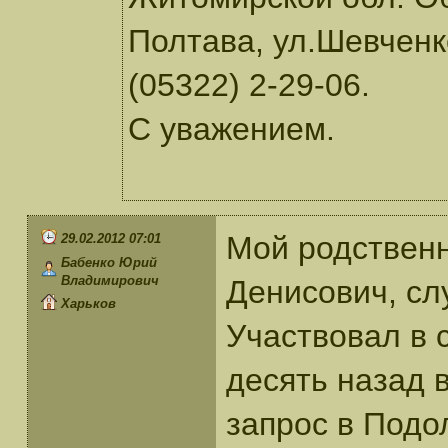
Полтава, ул.Шевченко
(05322) 2-29-06.
С уважением.
Мой родственн
29.02.2012 07:01
Бабенко Юрий
Владимирович
Денисович, слу
Харьков
Участвовал в 
десять назад 
запрос в Подол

• WHAT NEEDS TO BE DONE: Rewrite the text lines of the records as a Markdown table with the columns "No." and "Line", numbering the rows in order and skipping blank lines. Leave the pictures out.

• RESPONSE TO THE TASK:
| No. | Line |
|---|---|
| 1 | Полтава, ул.Шевченко |
| 2 | (05322) 2-29-06. |
| 3 | С уважением. |
| 4 | Мой родственн |
| 5 | 29.02.2012 07:01 |
| 6 | Бабенко Юрий |
| 7 | Владимирович |
| 8 | Денисович, слу |
| 9 | Харьков |
| 10 | Участвовал в  |
| 11 | десять назад  |
| 12 | запрос в Подол |